I wrote a paper with my friend Sultana about critical thinking in prison called “Critical Thinking with Nowhere to Go.” She teaches in a women’s prison and I was struck by the fact that, while Sultana was teaching social theory to her students, they faced penalties for praxis, putting their new knowledge into practice. The students can think as critically as they want, but if they, for example, take part in a nationwide prison labor strike, they get stripped of their privileges and thrown in solitary.

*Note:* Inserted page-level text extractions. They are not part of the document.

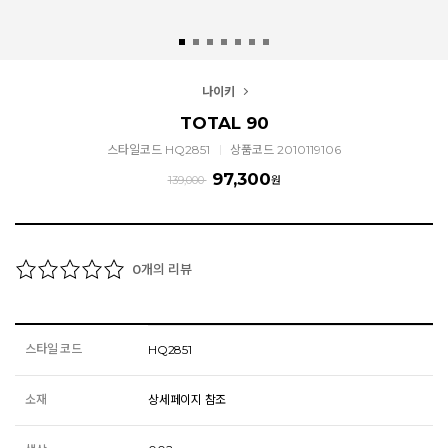
나이키
TOTAL 90
스타일코드 HQ2851
상품코드 2010119106
97,300
139,000
원
개의 리뷰
0
스타일 코드
HQ2851
소재
상세페이지 참조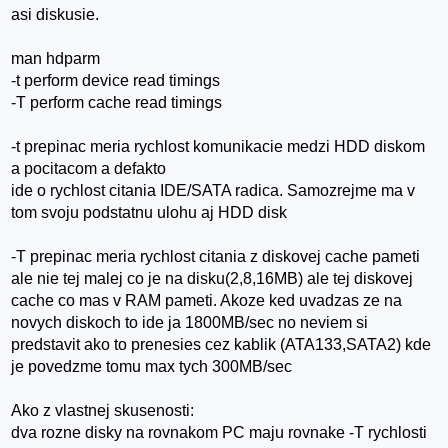
asi diskusie.
man hdparm
-t perform device read timings
-T perform cache read timings
-t prepinac meria rychlost komunikacie medzi HDD diskom
a pocitacom a defakto
ide o rychlost citania IDE/SATA radica. Samozrejme ma v
tom svoju podstatnu ulohu aj HDD disk
-T prepinac meria rychlost citania z diskovej cache pameti
ale nie tej malej co je na disku(2,8,16MB) ale tej diskovej
cache co mas v RAM pameti. Akoze ked uvadzas ze na
novych diskoch to ide ja 1800MB/sec no neviem si
predstavit ako to prenesies cez kablik (ATA133,SATA2) kde
je povedzme tomu max tych 300MB/sec
Ako z vlastnej skusenosti:
dva rozne disky na rovnakom PC maju rovnake -T rychlosti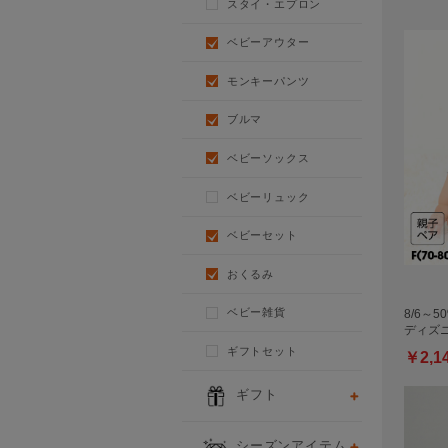
スタイ・エプロン
ベビーアウター
モンキーパンツ
ブルマ
ベビーソックス
ベビーリュック
ベビーセット
おくるみ
ベビー雑貨
8/6～
ディズニ
ギフトセット
￥2,1
ギフト
シーズンアイテム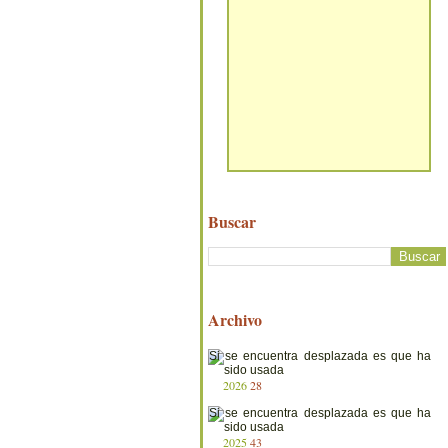
Buscar
Archivo
2026
28
2025
43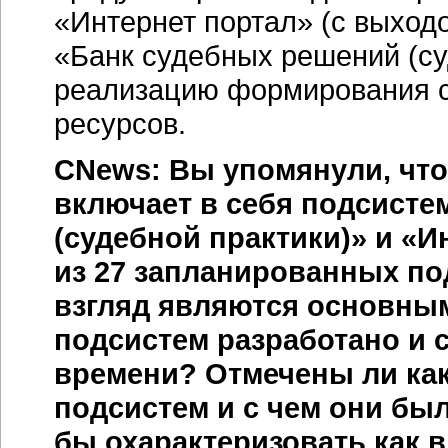
«Интернет портал» (с выход
«Банк судебных решений (с
реализацию формирования 
ресурсов.
CNews: Вы упомянули, что
включает в себя подсист
(судебной практики)» и
«И
из 27 запланированных по
взгляд являются основным
подсистем разработано и 
времени? Отмечены ли
ка
подсистем и с чем они бы
бы охарактеризовать как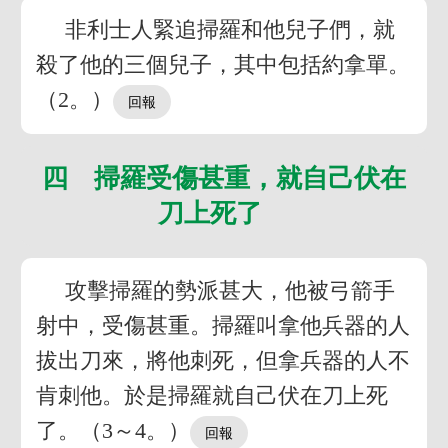
非利士人緊追掃羅和他兒子們，就
殺了他的三個兒子，其中包括約拿單。
（2。）
四 掃羅受傷甚重，就自己伏在
刀上死了
攻擊掃羅的勢派甚大，他被弓箭手
射中，受傷甚重。掃羅叫拿他兵器的人
拔出刀來，將他刺死，但拿兵器的人不
肯刺他。於是掃羅就自己伏在刀上死
了。（3～4。）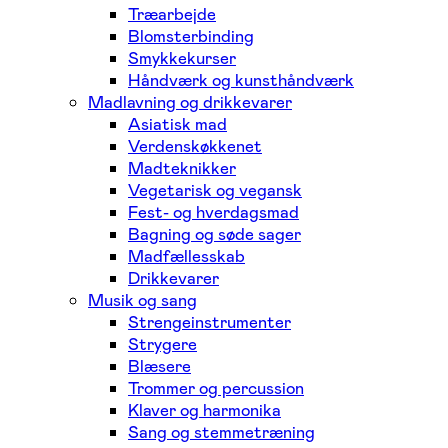
Træarbejde
Blomsterbinding
Smykkekurser
Håndværk og kunsthåndværk
Madlavning og drikkevarer
Asiatisk mad
Verdenskøkkenet
Madteknikker
Vegetarisk og vegansk
Fest- og hverdagsmad
Bagning og søde sager
Madfællesskab
Drikkevarer
Musik og sang
Strengeinstrumenter
Strygere
Blæsere
Trommer og percussion
Klaver og harmonika
Sang og stemmetræning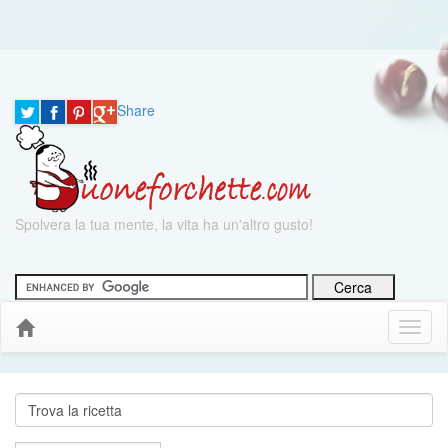
Share
Spolvera la tua mente, la vita ha un'altro gusto!
Menu
Down
Cerca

In the paper we draw comparisons from the convicts (the label they choose) to the existentialists in Nazi-occupied France, and then cautiously argue that we all face some barriers that keep us from acting on our critical thinking. I say cautiously because I am not imprisoned and I’ll bet you aren’t either.
I recently revisited some of the readings that inspired the paper. In At the Existentialist Cafe, the author, Sarah Bakewell, presents the essence (haha) of existentialism as an idea of freedom within situations. You’re doomed to choose because you’re free. And Sartre had this fierce belief about choice. In one part of the book Sartre recounts a story of a difficult choice faced by a French student of his during the occupation. He could go fight the Nazis and get revenge on his collaborationist father or stay put and protect his mother. Sartre “helps” by telling the student all the things that won’t help: parental authority is obviously out the window, but so are religion and self-searching. None of these will help the student know what the right thing to do is. And Sartre says that any attempt to use any of those things as a crutch or excuse for the decision is bad faith.
The story rang true to me as I wondered what on earth it means that we’re free to choose in the face of COVID 19 and climate crisis and mass extinction. Unlike Sartre, I believe in God, but I’m no less paralyzed by the infinity of choices I face than the student in his story: Should I get Chic Fil-A? Should I yell at my son for not listening (again)? Should I ask my wife about what to say in response to my boss’ request before sending my email?
Bakewell’s summation of Sartre’s position is that existence precedes essence. What that means is that there is no core essential identity. Identity accrues through decisions we make: it’s a sedimentation, layers of similar decisions create a narrative we tie ourselves to. We are free at any time to take all the consequences of making different choices (within our context). Context can be heavy under all the personal and social sediments, from personal identity to systemic racism.
The choices we make of what to do and not to do matter and help others matter (or not). Freedom to choose offers up the possibility of constraint as well as it offers up the possibility of action. I think of the (mostly white, male) protestors who wanted to “reopen the economy” during the shutdown. It reminds me of the “freedom of the open road” and the accompanying gasoline that increases cancer rates among poor Black people who live near oil refineries and greenhouse gas emissions that warm the planet.
As humans with bodies, cultures, histories, and tendencies, we face constraints. My privileged body is not confined in a prison. I tell myself that even on a warming planet, we have always faced death. Life is resilient, I say. So to quit choosing, to engage in bad faith, is a mistake whether in the midst of mass extinction or in a fantasy world of endless resources. So Midnight Oil was wrong. How can we dance when the earth is turning? How could we not dance? Are we going to stop dancing? It is the kind of creativity forced on us by constraints that creates cracks and fissures that can be exploited for change.